Lady Jeanne scrisse in italiano nel 1842, un’interessante Guida per la Sicilia, in cui domina lo stemma dei Power di Dunhill e Kilmaesen. Questa nobile famiglia apparteneva ai Powers di Waterford, il cui motto fu: “Per crucem ad coronam” – dalla croce alla gloria -.

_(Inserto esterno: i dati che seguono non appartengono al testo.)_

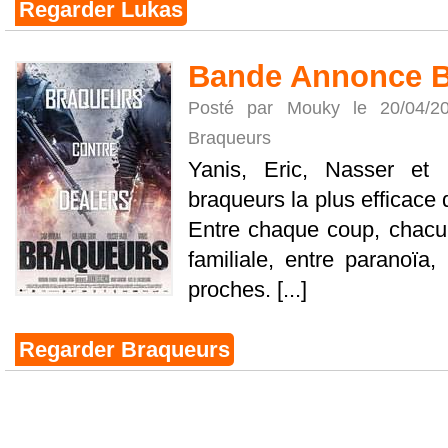
Regarder Lukas
Bande Annonce B
Posté par Mouky le 20/04/
Braqueurs
Yanis, Eric, Nasser et 
braqueurs la plus efficace 
Entre chaque coup, chacu
familiale, entre paranoïa,
proches. [...]
Regarder Braqueurs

La Guida per la Sicilia – “questa classica terra, nella quale mi aggirai per 20 anni e dove rinvenni materie abbondanti ai miei studi prediletti” -, voleva essere di utilità per i Grandi Turisti e anche per la gente della Sicilia. Essa, oltre a riflettere gli interessi scientifici dell’autrice, studiosa di scienze naturali – il cui gabinetto veniva considerato “tra i più ricchi e più singolari d’Europa” -, è un altro importante documento della presenza irlandese nell’isola del Mediterraneo. Più ancora: i Powers di Waterford tramite questa Guida continuano il legame che un altro irlandese, San Cataldo, proveniente da Canty, vicino Aglish e Dungarvan, nella Provincia di Waterford, iniziò secoli prima.
John Henry Newman, oggi S. John H. Newman, inglese di nascita, ma irlandese di adozione, avendo fondato l’Università cattolica di Dublino, scrisse: la Sicilia "mi traina come una pietra pesante. … E' stato il tema di tutti i poeti e di tutti gli storici e i suoi reperti parlano di un'antichità più remota e più perfetta di quella di altre nazioni….”
Egli fu filosofo, letterato e l’inglese più importante che si sia mai convertito alla Chiesa di Roma. Papa Benedetto XVI lo ammira tanto. “E’ una figura esemplare per me”, perché “è un uomo che ascolta la sua coscienza. La verità che egli ha visto… è al di là di ogni approvazione ed accettazione”.
Il viaggio di Newman in Sicilia e sulle coste del Nord Africa e della Grecia occidentale, dal dicembre 1832 al luglio 1833, fu un episodio romantico, e i suoi diari l’hanno raccontato nei particolari.
Quando una febbre violenta lo assalì a Leonforte, dove andava gironzolando da solo, egli gridò: “Non morirò, non ho peccato contro la luce”.
La Sicilia rinforzò la sua ammirazione per la natura e nella sua Apologia egli scrive: “Ho capito che il mondo esterno, fisico e storico, non è che una manifestazione per i nostri sensi di realtà più sublimi. La natura è una parabola; la Scrittura, un’allegoria; la letteratura pagana, la filosofia e la mitologia, propriamente intese, non sono che una preparazione al Vangelo. I poeti e saggi greci sono in qualche modo profeti”.
Questi sono solo alcuni illustri irlandesi che hanno ammirato la nostra Sicilia.